Connu pour sa technique originale qui consiste à composer plusieurs sons d’un morceau, en enregistrant ses propres rythmes répétés en direct par un magnétoscope, le jazzman a entraîné le public dans un voyage à travers un jazz de chambre évoquant parfois la musique classique basée sur les rythmes du blues. Utilisant les techniques du play-back et de l’écho, l’artiste, qui s’est produit en solo, a alterné dans certains morceaux archet et arpèges pour présenter un cocktail varié de son riche répértoire, entre autres, « Just moment », « Delirium », un concerto trio pour basson et basse et un titre-chanson pour enfants. La musique d’Eberhard Weber est intemporelle, survolant les générations et lavant les oreilles des rythmes facilement binaires, trop saccadés de l’électronique actuelle, soulignent des critiques. Elle « nous éloigne d’une certaine modernité : la palette sonore est renouvelée par la technique de l’époque qui jouait alors d’autres effets pour intensifier, distordre les sons ou les multiplier à l’envi ». Considéré comme l’un des plus grands compositeurs de jazz européens, Eberhard Weber, né en 1940 à Stuttgart, est un compagnon de route d’autres célébrités du jazz telles que Jan Garbarek, Pat Metheny, Gary Burton.
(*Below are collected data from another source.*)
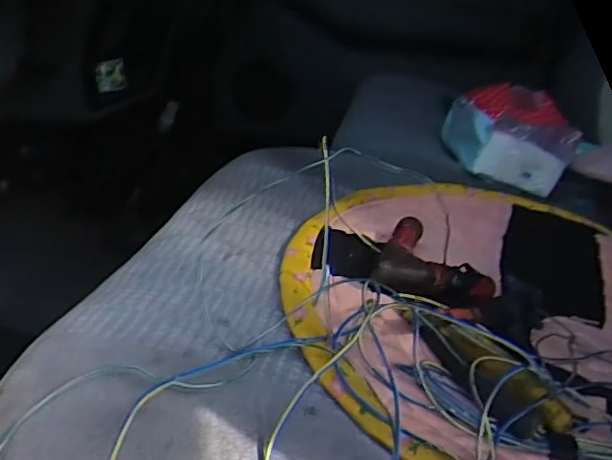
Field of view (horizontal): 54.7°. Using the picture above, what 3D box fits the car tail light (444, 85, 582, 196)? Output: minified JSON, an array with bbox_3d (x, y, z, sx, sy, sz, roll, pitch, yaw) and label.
[{"bbox_3d":[0.263,-0.129,0.780,0.119,0.094,0.167,3,24,-2],"label":"car tail light"}]

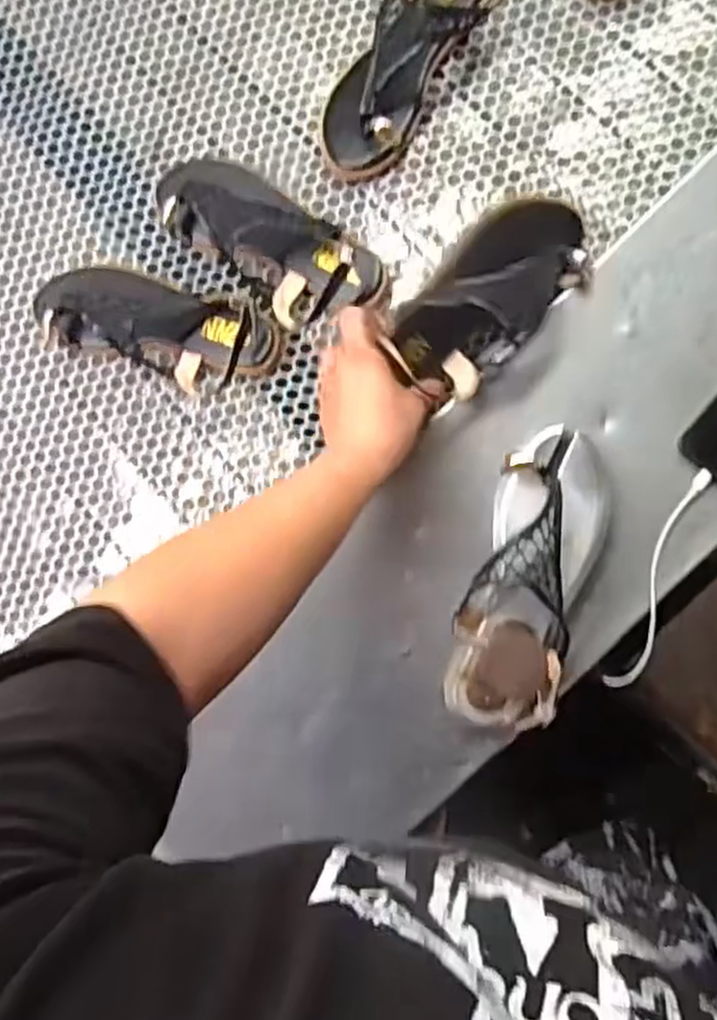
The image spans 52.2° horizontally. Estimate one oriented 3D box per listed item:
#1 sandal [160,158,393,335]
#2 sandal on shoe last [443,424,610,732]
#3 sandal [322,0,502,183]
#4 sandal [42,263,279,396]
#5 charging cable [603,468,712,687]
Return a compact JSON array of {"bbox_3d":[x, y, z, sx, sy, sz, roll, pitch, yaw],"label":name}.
[{"bbox_3d":[-0.092,-0.253,0.657,0.247,0.083,0.094,40,92,7],"label":"sandal"},{"bbox_3d":[0.138,0.055,0.585,0.087,0.082,0.241,16,91,7],"label":"sandal on shoe last"},{"bbox_3d":[0.051,-0.436,0.656,0.089,0.069,0.271,30,91,8],"label":"sandal"},{"bbox_3d":[-0.191,-0.169,0.667,0.226,0.076,0.084,13,89,8],"label":"sandal"},{"bbox_3d":[0.249,0.059,0.605,0.023,0.008,0.194,18,89,8],"label":"charging cable"}]

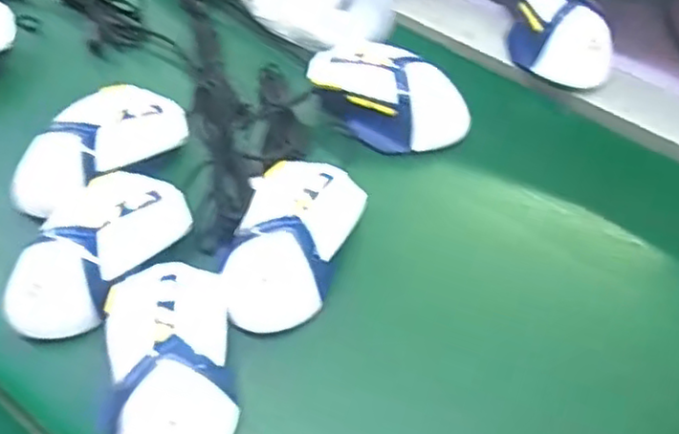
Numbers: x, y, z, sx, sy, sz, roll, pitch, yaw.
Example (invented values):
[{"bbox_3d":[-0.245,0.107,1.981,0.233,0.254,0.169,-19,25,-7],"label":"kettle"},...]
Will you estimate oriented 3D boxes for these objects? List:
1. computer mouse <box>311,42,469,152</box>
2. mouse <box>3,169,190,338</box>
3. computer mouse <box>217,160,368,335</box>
[{"bbox_3d":[0.034,-0.091,0.487,0.127,0.037,0.078,33,66,15],"label":"computer mouse"},{"bbox_3d":[-0.149,0.018,0.404,0.062,0.032,0.120,29,66,13],"label":"mouse"},{"bbox_3d":[-0.027,0.014,0.409,0.068,0.042,0.124,18,64,8],"label":"computer mouse"}]

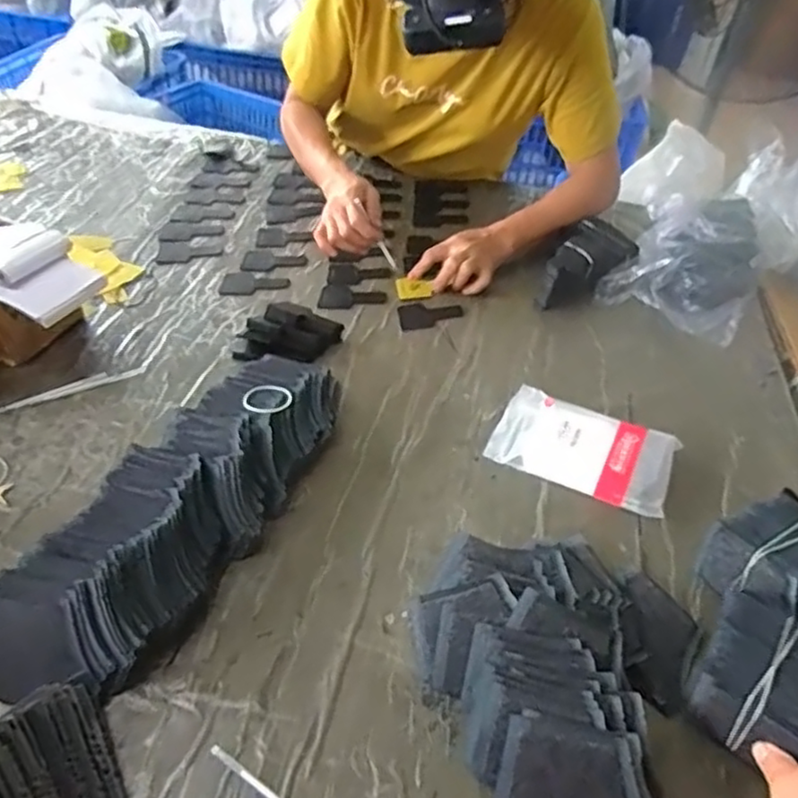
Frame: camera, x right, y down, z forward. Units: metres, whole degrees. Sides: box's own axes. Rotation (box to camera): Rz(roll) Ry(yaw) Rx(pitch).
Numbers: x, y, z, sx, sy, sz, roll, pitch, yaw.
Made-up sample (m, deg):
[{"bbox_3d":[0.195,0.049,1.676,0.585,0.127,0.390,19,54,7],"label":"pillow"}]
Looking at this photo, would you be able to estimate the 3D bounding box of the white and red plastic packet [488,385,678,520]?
[{"bbox_3d":[0.187,0.050,0.671,0.173,0.027,0.105,23,46,18],"label":"white and red plastic packet"}]

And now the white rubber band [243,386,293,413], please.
[{"bbox_3d":[-0.127,0.000,0.638,0.047,0.004,0.042,-9,43,-21],"label":"white rubber band"}]

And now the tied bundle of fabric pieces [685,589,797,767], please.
[{"bbox_3d":[0.254,0.195,0.466,0.074,0.066,0.094,31,49,25],"label":"tied bundle of fabric pieces"}]

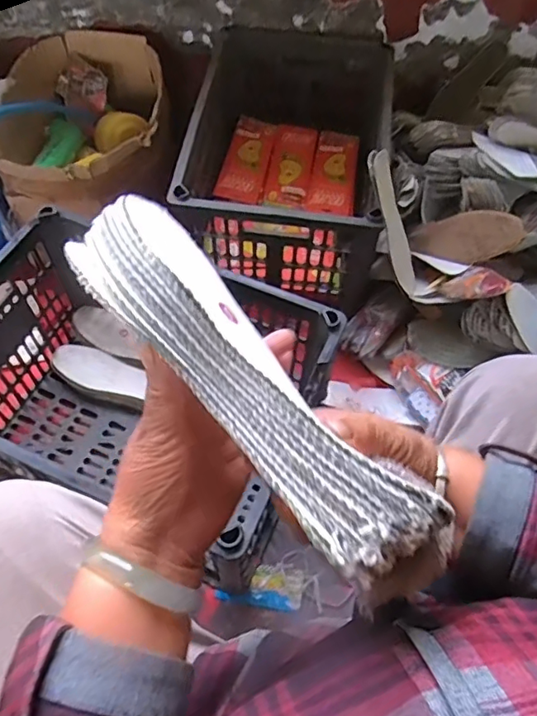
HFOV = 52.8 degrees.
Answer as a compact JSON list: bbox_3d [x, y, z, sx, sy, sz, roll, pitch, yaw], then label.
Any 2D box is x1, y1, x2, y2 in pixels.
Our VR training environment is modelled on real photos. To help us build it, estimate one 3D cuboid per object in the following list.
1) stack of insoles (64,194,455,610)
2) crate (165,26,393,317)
[{"bbox_3d":[-0.009,0.010,0.272,0.067,0.052,0.242,-36,73,-20],"label":"stack of insoles"},{"bbox_3d":[0.040,-0.389,1.062,0.342,0.234,0.534,7,60,2],"label":"crate"}]

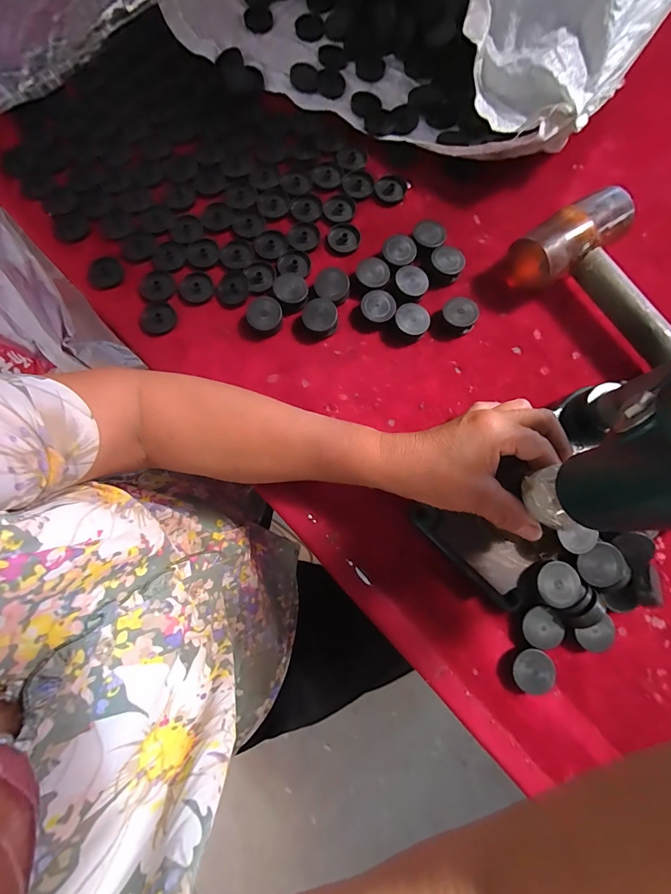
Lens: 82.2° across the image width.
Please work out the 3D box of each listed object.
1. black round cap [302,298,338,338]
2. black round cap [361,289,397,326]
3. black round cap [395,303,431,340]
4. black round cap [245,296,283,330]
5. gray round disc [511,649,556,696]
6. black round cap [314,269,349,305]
[{"bbox_3d":[-0.014,-0.123,0.367,0.032,0.017,0.032,0,80,0],"label":"black round cap"},{"bbox_3d":[0.041,-0.133,0.369,0.032,0.018,0.031,0,80,0],"label":"black round cap"},{"bbox_3d":[0.073,-0.120,0.367,0.033,0.017,0.030,0,80,0],"label":"black round cap"},{"bbox_3d":[-0.068,-0.127,0.368,0.033,0.013,0.033,0,80,0],"label":"black round cap"},{"bbox_3d":[0.158,0.177,0.305,0.034,0.012,0.031,0,80,0],"label":"gray round disc"},{"bbox_3d":[-0.003,-0.157,0.377,0.033,0.016,0.034,0,80,0],"label":"black round cap"}]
Le Festival des Cordes Pincées, dont cette 8e édition est marquée par la gratuité des spectacles, afin de contribuer « à la vulgarisation de la bonne culture », et la participation pour la première fois d’artistes palestiniens venant d’Al Qods, en l’occurrence Ahmad Al Khateb (luth arabe) et Youssef Habich (percussion), propose aussi des concerts de la Française Sandrine Chatron (Harpe), du duo canadien Alba (guitares classiques), de l’Autrichien Gabriel Guillen (guitare), de l’Algérien Rachid Toumi (chant gharnati), du duo Wallon Ballman-Malaraux (Luth renaissance) et du Marocain Haj Younes (luth arabe). De la musique arabe, marocaine, andalouse, classique, renaissance, latino-américaine, jazz-blues, composent le menu de cette édition tenue sous l’égide du ministère de la Culture avec la collaboration des ambassades d’Autriche, du Canada, de la délégation Wallonie-Bruxelles, l’Institut Goethe, le service de coopération et d’Action Culturelle de l’ambassade de France et l’Institut Français de Rabat (IFR).